(Weekly Organ of the Communist Party of India (Marxist)
November 30, 2008
Left Front Way Ahead In Jhargram Civic Polls
FROM what we saw during an extended stay at and around the Jhargram township in the run up to the civic elections scheduled for November 30, 2008, the CPI(M) and the Left Front may win an even greater number of seats on the Jhargram municipal board than it does now. The CPI(M) already possesses control over 14 of the 17 seats in the board that had been established in 1982. Also going to polls are Krishnagar municipality in Nadia, Berhampore in Murshidabad, and Howrah.
As we motored into Jhargram along the broad shiny boulevard of a spanking new route that had just been cleared of felled trees by the tribals themselves, the first thing that struck us was the absence of the sprawling Lodha community basti. In its place stood a series of two-storey buildings with neat front and backyards, and ‘in-house’ roads, water-supply lines, overhead tanks, and environment-friendly gardens and water bodies.

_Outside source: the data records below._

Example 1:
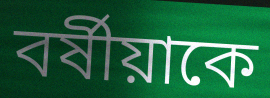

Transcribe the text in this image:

বর্ষীয়াকে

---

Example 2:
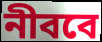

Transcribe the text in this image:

নীববে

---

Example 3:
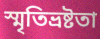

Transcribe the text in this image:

স্মৃতিভ্রষ্টতা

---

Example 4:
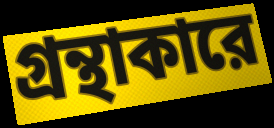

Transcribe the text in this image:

গ্রন্থাকারে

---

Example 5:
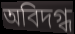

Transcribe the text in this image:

অবিদগ্ধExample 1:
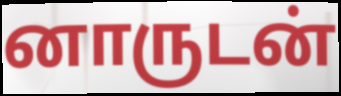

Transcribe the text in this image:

னாருடன்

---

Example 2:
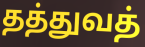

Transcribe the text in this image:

தத்துவத்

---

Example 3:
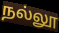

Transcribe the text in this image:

நல்லூ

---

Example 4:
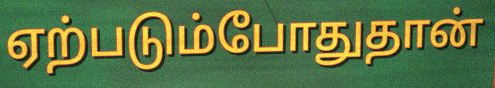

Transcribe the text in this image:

ஏற்படும்போதுதான்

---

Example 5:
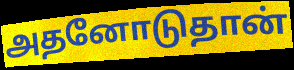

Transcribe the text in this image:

அதனோடுதான்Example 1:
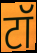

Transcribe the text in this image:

टॉ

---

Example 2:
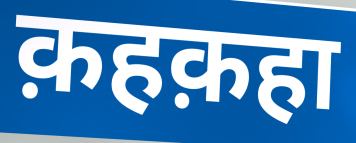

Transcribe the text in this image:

क़हक़हा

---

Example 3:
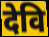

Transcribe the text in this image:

देवि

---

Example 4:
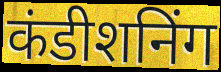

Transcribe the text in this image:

कंडीशनिंग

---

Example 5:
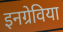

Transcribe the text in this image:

इनग्रेविया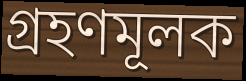
গ্রহণমূলকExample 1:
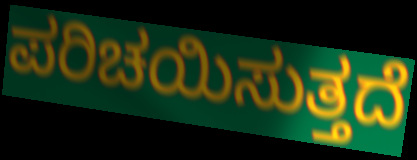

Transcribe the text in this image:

ಪರಿಚಯಿಸುತ್ತದೆ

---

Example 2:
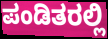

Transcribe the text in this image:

ಪಂಡಿತರಲ್ಲಿ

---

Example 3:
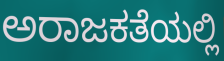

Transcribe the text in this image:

ಅರಾಜಕತೆಯಲ್ಲಿ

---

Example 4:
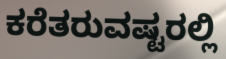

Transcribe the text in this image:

ಕರೆತರುವಷ್ಟರಲ್ಲಿ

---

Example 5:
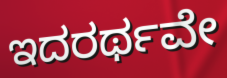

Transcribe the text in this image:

ಇದರರ್ಥವೇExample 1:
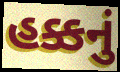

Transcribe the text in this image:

હક્કનું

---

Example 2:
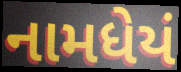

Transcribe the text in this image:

નામધેયં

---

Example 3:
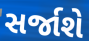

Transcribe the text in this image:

સર્જાશે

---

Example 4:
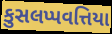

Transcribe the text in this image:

કુસલપ્પવત્તિયા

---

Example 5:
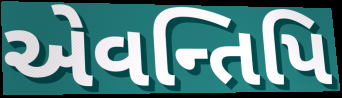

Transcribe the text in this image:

એવન્તિપિ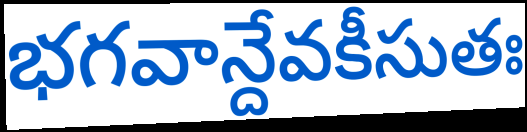
భగవాన్దేవకీసుతఃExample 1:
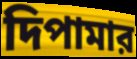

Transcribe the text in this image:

দিপামার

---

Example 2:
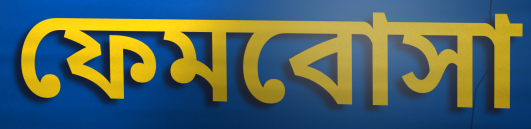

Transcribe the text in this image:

ফেমবোসা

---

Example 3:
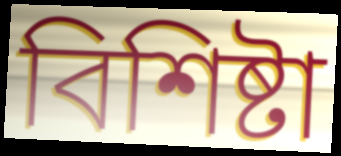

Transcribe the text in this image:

বিশিষ্টা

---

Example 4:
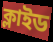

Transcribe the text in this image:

ক্লাইড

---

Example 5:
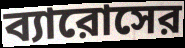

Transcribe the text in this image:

ব্যারোসের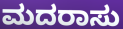
ಮದರಾಸು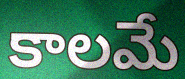
కాలమే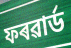
ফৰৱাৰ্ড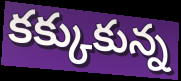
కక్కుకున్న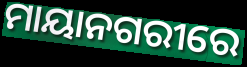
ମାୟାନଗରୀରେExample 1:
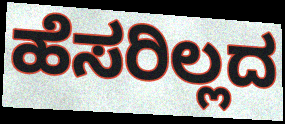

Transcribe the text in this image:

ಹೆಸರಿಲ್ಲದ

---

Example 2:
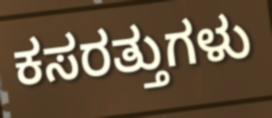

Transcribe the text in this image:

ಕಸರತ್ತುಗಳು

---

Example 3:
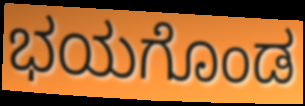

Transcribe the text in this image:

ಭಯಗೊಂಡ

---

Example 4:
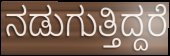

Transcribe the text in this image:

ನಡುಗುತ್ತಿದ್ದರೆ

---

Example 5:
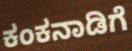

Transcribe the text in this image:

ಕಂಕನಾಡಿಗೆ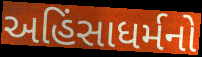
અહિંસાધર્મનો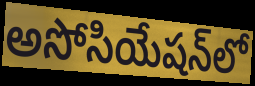
అసోసియేషన్‌లోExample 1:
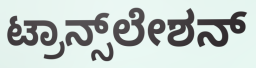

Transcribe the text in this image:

ಟ್ರಾನ್ಸ್‌ಲೇಶನ್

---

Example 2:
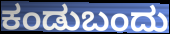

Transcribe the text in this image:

ಕಂಡುಬಂದು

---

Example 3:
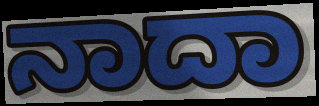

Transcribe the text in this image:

ನಾದಾ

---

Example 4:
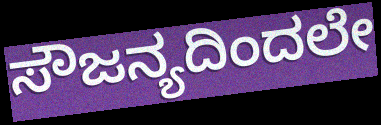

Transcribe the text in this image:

ಸೌಜನ್ಯದಿಂದಲೇ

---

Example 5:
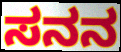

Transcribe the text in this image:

ಸನನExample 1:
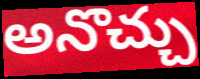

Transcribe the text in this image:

అనొచ్చు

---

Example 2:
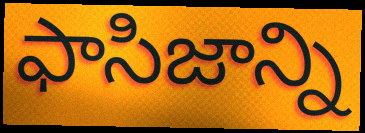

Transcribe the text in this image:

ఫాసిజాన్ని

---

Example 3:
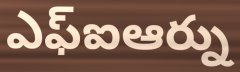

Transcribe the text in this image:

ఎఫ్ఐఆర్ను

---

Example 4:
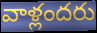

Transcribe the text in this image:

వాళ్లందరు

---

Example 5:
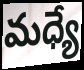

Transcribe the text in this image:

మధ్యే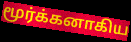
மூர்க்கனாகிய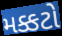
મક્કટો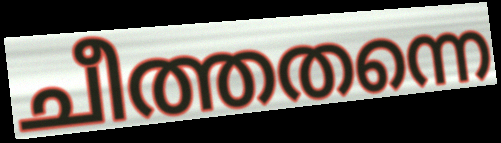
ചീത്തതന്നെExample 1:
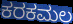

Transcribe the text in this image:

ಕರಕಮಲ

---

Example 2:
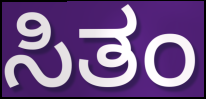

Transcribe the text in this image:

ಸಿತಂ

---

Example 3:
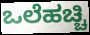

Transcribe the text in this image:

ಒಲೆಹಚ್ಚಿ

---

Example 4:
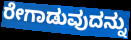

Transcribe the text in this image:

ರೇಗಾಡುವುದನ್ನು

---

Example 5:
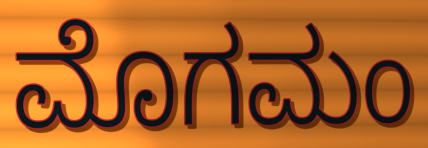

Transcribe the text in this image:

ಮೊಗಮಂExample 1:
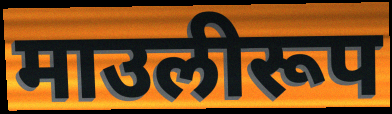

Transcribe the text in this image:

माउलीरूप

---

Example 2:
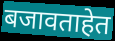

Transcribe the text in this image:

बजावताहेत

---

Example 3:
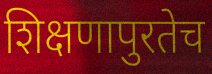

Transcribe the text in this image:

शिक्षणापुरतेच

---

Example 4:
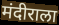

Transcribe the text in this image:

मंदीराला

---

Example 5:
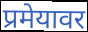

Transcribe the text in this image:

प्रमेयावर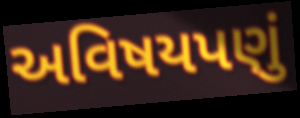
અવિષયપણું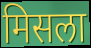
मिसलाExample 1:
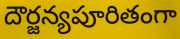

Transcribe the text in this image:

దౌర్జన్యపూరితంగా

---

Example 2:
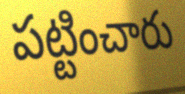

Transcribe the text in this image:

పట్టించారు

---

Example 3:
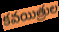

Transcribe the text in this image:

కవయిత్రుల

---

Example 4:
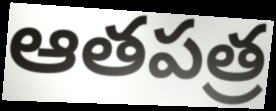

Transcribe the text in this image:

ఆతపత్ర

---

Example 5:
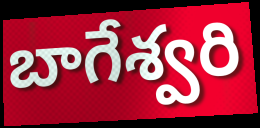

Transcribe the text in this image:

బాగేశ్వరి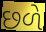
છળે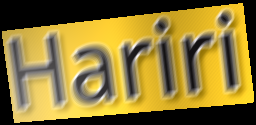
HaririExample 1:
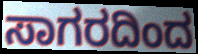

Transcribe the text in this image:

ಸಾಗರದಿಂದ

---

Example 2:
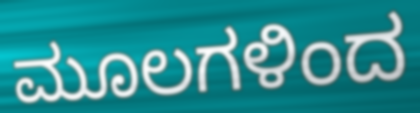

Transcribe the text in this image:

ಮೂಲಗಳಿಂದ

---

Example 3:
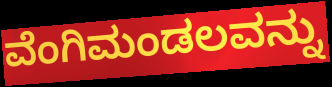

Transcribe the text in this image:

ವೆಂಗಿಮಂಡಲವನ್ನು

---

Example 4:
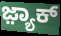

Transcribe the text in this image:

ಜ಼್ಯಾಕ್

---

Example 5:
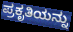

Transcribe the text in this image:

ಪ್ರಕೃತಿಯನ್ನು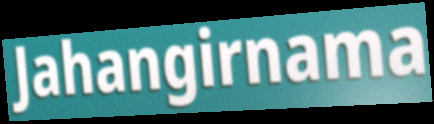
Jahangirnama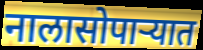
नालासोपाऱ्यात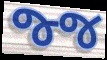
જ્જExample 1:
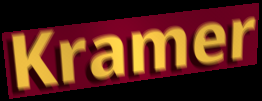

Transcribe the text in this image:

Kramer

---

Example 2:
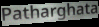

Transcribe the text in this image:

Patharghata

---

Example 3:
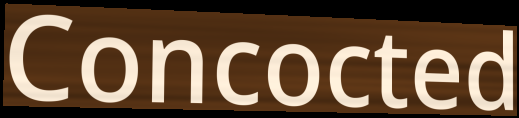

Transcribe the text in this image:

Concocted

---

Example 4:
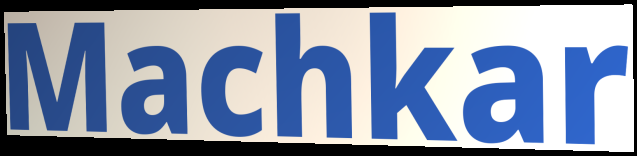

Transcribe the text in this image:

Machkar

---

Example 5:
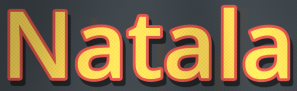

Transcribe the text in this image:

Natala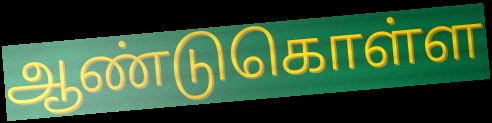
ஆண்டுகொள்ள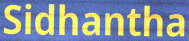
Sidhantha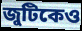
জুটিকেওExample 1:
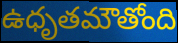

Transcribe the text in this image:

ఉధృతమౌతోంది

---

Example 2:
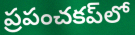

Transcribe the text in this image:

ప్రపంచకప్‌లో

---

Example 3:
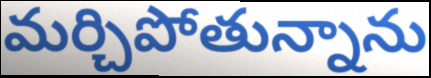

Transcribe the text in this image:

మర్చిపోతున్నాను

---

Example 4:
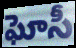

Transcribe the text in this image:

ఘోసీ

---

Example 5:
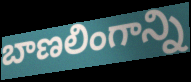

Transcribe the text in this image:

బాణలింగాన్ని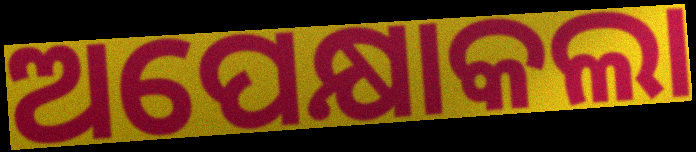
ଅପେକ୍ଷାକଲାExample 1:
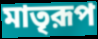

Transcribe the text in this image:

মাতৃরূপ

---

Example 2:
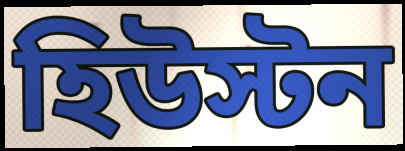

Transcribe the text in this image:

হিউস্টন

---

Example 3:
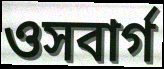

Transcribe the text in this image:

ওসবার্গ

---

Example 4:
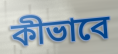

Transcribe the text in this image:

কীভাবে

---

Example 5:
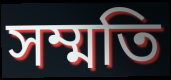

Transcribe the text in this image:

সম্মতি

Gone were the familiar squalor, the foul smell of a malfunctioning sewerage system, and the babbling noise of quarrels going on all the time over water-gathering from the tubewell.
We felt sad to see the 200-odd Lodha families go. Where had they been packed off in the urbanisation hurry, we were a-wonder. The answer was a refreshing relief as well as a glowing tribute to the CPI(M)-run municipality under the direct political guidance of the district secretary of the CPI(M) Professor Dipak Sarkar.
The brick-red-and yellow-ochre-frontage housings set up over a large stretch of land with an underlay of boulders had been constructed by the municipality under a scheme of the state LF government housing project and it was the Lodha community persons who occupied the buildings. But then again, I was in Jhargram township itself after five years had passed me by.
Later, chairman Pradip Sarkar whom we met over several cups of steaming tea at the modest three story, unfurnished municipality office, quiet pride in his voice, informed the uninformed to note that 645 other basti dwellers too had been shifted of late to another cluster of single-storey pucca housings elsewhere in downtown Jhargram. He also narrated the impressive list of pro-people and pro-poor achievements of the municipality he heads over the past five years:
Every ward possesses at least one primary school
Four centralised free health centres are up and running
Field health volunteers with a primary health knowledge base and medicines and equipment visit households as a routine throughout the year
The former slum areas are now equipped with concrete-asphalt roads, pucca drainage pipes, perennial filtered water supply, community health centres, and community toilets
Nearly 150 self-help and DAKUA groups under the SJRY schemes have been established and made profit-bearing
To cope with the low-voltage from which Jhargram town had suffered for many years, a spanking new 132 KV sub-station has been set up by courtesy of the state electricity board
The municipality has also done a good and great thing as a political-social endeavour: a novelty if there is one. It has organised one hundred clubs and associations of the township under the banner of the ‘confederation of municipal clubs’ through which community activities are performed and more
The leaflet published by the municipality is incredibly detailed and extremely informative. It contains records of not just ward-wise developmental activities, but it also makes the slim publication come alive before our eyes with such entries as ‘dug-well built on the eastern side of Bhaku Bhukta’s house (ward 7) to ‘drainage work completed from Shankar Murmu’s kutcha house to Subhas Sarkar’s pucca residence (ward 13).
With such great attention to detail and such frankness in submitting what we in the CPI(M) would call a ‘work report,’ can there be any doubt that the rainbow opposition ranging from the Maoists to the BJP and everything else in between, despite managing to put up a one-on-one electoral battle have the slimmest of chances of improving on their miserable performance the last time around they were in the fray? We think an emphatic not.